A empresa aponta que, segundo o que foi divulgado pela imprensa, a intenção da governadora com o novo decreto foi evitar aglomerações nos horários de maior movimento, sendo certo, porém, que tal medida subverte a lógica do fluxo de pessoas, “porque, com a redução dos horários e dias de funcionamento, ao invés de evitar aglomerações, o Decreto acaba por concentrar o movimento no reduzido período de tempo em que a atividade econômica está permitida”.
O Carrefour alega que “a determinação de suspensão do funcionamento da Impetrante aos domingos e feriados, e com limitação de horário, se mostra flagrantemente ilegal e desprovida de sustentação técnica” e ressalta que vem adotando padrão de segurança para seus funcionários e clientes até mais rigoroso do que o que consta no Decreto.
Afirma ainda que as determinações vão de encontro ao princípio constitucional do exercício da livre iniciativa e ao que prescreve o Decreto Federal nº 10.282/2020, de 20 de março, que trata o comércio de alimentos como atividade essencial.
Decisão
Ao analisar o pleito da empresa, o desembargador Amílcar Maia entendeu estarem presentes os requisitos para a concessão de medida liminar em sede de Mandado de Segurança, ou seja, “a plausibilidade ou a relevância dos motivos em que se assenta o pedido e a possibilidade de lesão irreparável à parte impetrante, se do ato impugnado resultar a ineficácia da medida, caso seja deferida apenas ao final”.
O magistrado aponta que a Constituição Federal, em seu artigo 30, I, vaticina competir aos municípios legislar sobre assuntos de interesse local, e que o Supremo Tribunal Federal editou a Súmula Vinculante nº 38, que diz ser “competente o Município para fixar o horário de funcionamento de estabelecimento comercial”.
Amílcar Maia ressalta que esta súmula vinculante, em verdade, veio apenas reforçar, e tornar obrigatório para a Administração Pública e os demais juízes e tribunais, o que já restara sumulado pelo STF no Enunciado nº 645.
O desembargador do TJRN citou ainda o julgamento da ADI nº 3.691 pelo STF – que discutiu a constitucionalidade de uma portaria do Estado do Maranhão que alterava e fixava o horário de funcionamento dos estabelecimentos que vendiam bebidas alcoólicas. No julgamento foi indicado que “deve-se entender como interesse local, no presente contexto, aquele inerente às necessidades imediatas do Município, mesmo que possua reflexos no interesse regional ou geral.
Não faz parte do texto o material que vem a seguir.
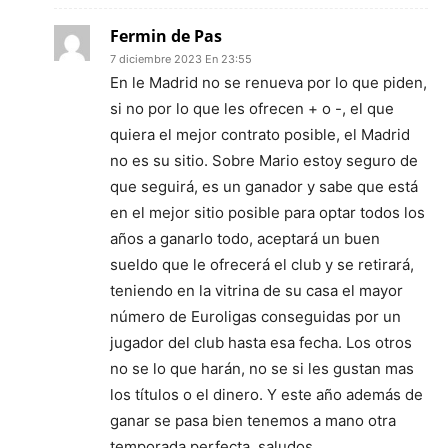
Fermin de Pas
7 diciembre 2023 En 23:55
En le Madrid no se renueva por lo que piden,
si no por lo que les ofrecen + o -, el que
quiera el mejor contrato posible, el Madrid
no es su sitio. Sobre Mario estoy seguro de
que seguirá, es un ganador y sabe que está
en el mejor sitio posible para optar todos los
años a ganarlo todo, aceptará un buen
sueldo que le ofrecerá el club y se retirará,
teniendo en la vitrina de su casa el mayor
número de Euroligas conseguidas por un
jugador del club hasta esa fecha. Los otros
no se lo que harán, no se si les gustan mas
los títulos o el dinero. Y este año además de
ganar se pasa bien tenemos a mano otra
temporada perfecta. saludos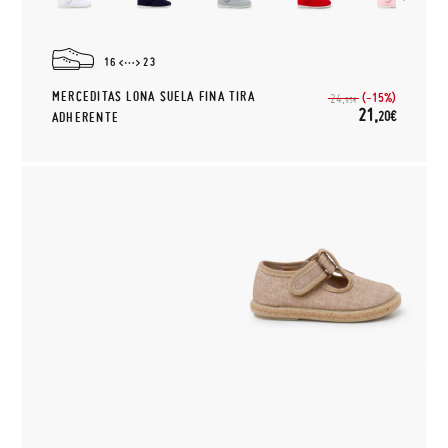
16
23
MERCEDITAS LONA SUELA FINA TIRA
(-15%)
24,
95€
21,
20€
ADHERENTE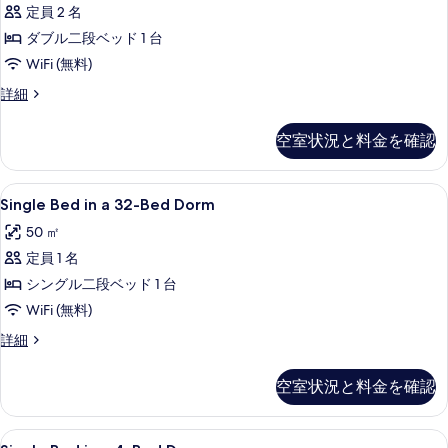
18-
定員 2 名
を
Bed
ダブル二段ベッド 1 台
表
Dorm
WiFi (無料)
示
(1
Double
詳細
す
bed,
Bed
る
2
in
空室状況と料金を確認
a
guests)
18-
の
Bed
Single
防音設備、WiFi (無料)、客室ごと
す
6
Dorm
Single Bed in a 32-Bed Dorm
Bed
(1
べ
50 ㎡
bed,
in
て
2
定員 1 名
a
guests)
の
32-
シングル二段ベッド 1 台
の
写
Bed
詳
WiFi (無料)
細
真
Dorm
Single
詳細
の
を
Bed
in
す
表
空室状況と料金を確認
a
べ
示
32-
Bed
て
す
Single
防音設備、WiFi (無料)、客室ごと
6
Dorm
Dessa forma, não compete aos Estados a disciplina do horário das atividades de estabelecimento comercial, pois se trata de interesse local”.
Assim, o desembargador plantonista entendeu que, a priori, o Estado do Rio Grande do Norte não detém competência para fixar o horário de funcionamento dos estabelecimentos comerciais, como os operados pela impetrante, sendo tal atribuição do poder público municipal, “de sorte que, a um primeiro olhar, próprio deste momento processual, se revelam inconstitucionais as determinações estaduais”.
O magistrado da Corte de Justiça potiguar também fez referência a uma nota oficial lançada pelo Município de Natal após as mudanças promovidas pelo Decreto Estadual, na qual afirma a sua competência para disciplinar assuntos de interesse local e informando já haver regulamento os horários de funcionamento dos estabelecimentos comerciais neste período excepcional de pandemia do coronavírus.
O desembargador registrou que pode constatar in loco as alegações do Carrefour, “no sentido de que a alteração legislativa teve efeito contrário ao pretendido pela autoridade impetrada, provocando aglomerações nos estabelecimentos que comercializam alimentos e produtos de higiene e limpeza (notadamente nos supermercados) ao invés de evitá-las, posto que a população, temendo o fechamento de tais lojas durante o feriado Pascal, a elas se dirigiu em grande número no dia de hoje”.